### RECORDS SUPPLIED
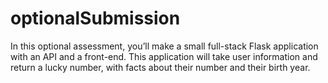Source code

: # optionalSubmission


In this optional assessment, you’ll make a small full-stack Flask application with an API and a front-end. This application will take user information and return a lucky number, with facts about their number and their birth year.
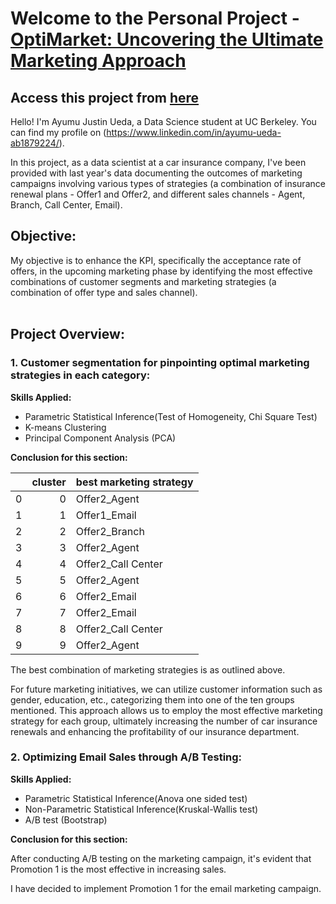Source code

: # Welcome to the Personal Project - [OptiMarket: Uncovering the Ultimate Marketing Approach](https://ayumu0622.github.io/OptiMarket_Uncovering_the_Ultimate_Marketing_Approach/)
## Access this project from [here](https://ayumu0622.github.io/OptiMarket_Uncovering_the_Ultimate_Marketing_Approach/)
Hello! I'm Ayumu Justin Ueda, a Data Science student at UC Berkeley. You can find my profile on (https://www.linkedin.com/in/ayumu-ueda-ab1879224/).

In this project, as a data scientist at a car insurance company, I've been provided with last year's data documenting the outcomes of marketing campaigns involving various types of strategies (a combination of insurance renewal plans - Offer1 and Offer2, and different sales channels - Agent, Branch, Call Center, Email).


## Objective:
My objective is to enhance the KPI, specifically the acceptance rate of offers, in the upcoming marketing phase by identifying the most effective combinations of customer segments and marketing strategies (a combination of offer type and sales channel).
<br/><br/>

## Project Overview:

### 1. Customer segmentation for pinpointing optimal marketing strategies in each category:

**Skills Applied:**
* Parametric Statistical Inference(Test of Homogeneity, Chi Square Test)
* K-means Clustering
* Principal Component Analysis (PCA)

**Conclusion for this section:**

|    |   cluster | best marketing strategy   |
|---:|----------:|:--------------------------|
|  0 |         0 | Offer2_Agent              |
|  1 |         1 | Offer1_Email              |
|  2 |         2 | Offer2_Branch             |
|  3 |         3 | Offer2_Agent              |
|  4 |         4 | Offer2_Call Center        |
|  5 |         5 | Offer2_Agent              |
|  6 |         6 | Offer2_Email              |
|  7 |         7 | Offer2_Email              |
|  8 |         8 | Offer2_Call Center        |
|  9 |         9 | Offer2_Agent              |

The best combination of marketing strategies is as outlined above.

For future marketing initiatives, we can utilize customer information such as gender, education, etc., categorizing them into one of the ten groups mentioned. This approach allows us to employ the most effective marketing strategy for each group, ultimately increasing the number of car insurance renewals and enhancing the profitability of our insurance department.

### 2. Optimizing Email Sales through A/B Testing:

**Skills Applied:**
* Parametric Statistical Inference(Anova one sided test)
* Non-Parametric Statistical Inference(Kruskal-Wallis test)
* A/B test (Bootstrap)

**Conclusion for this section:**

After conducting A/B testing on the marketing campaign, it's evident that Promotion 1 is the most effective in increasing sales.

I have decided to implement Promotion 1 for the email marketing campaign.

### EXERCISE
The expected output is exactly the lines of the listing above between the line holding "6 | Offer2_Email" and the line holding "The best combination", inclusive.

### ANSWER FOR THE TASK
|  6 |         6 | Offer2_Email              |
|  7 |         7 | Offer2_Email              |
|  8 |         8 | Offer2_Call Center        |
|  9 |         9 | Offer2_Agent              |

The best combination of marketing strategies is as outlined above.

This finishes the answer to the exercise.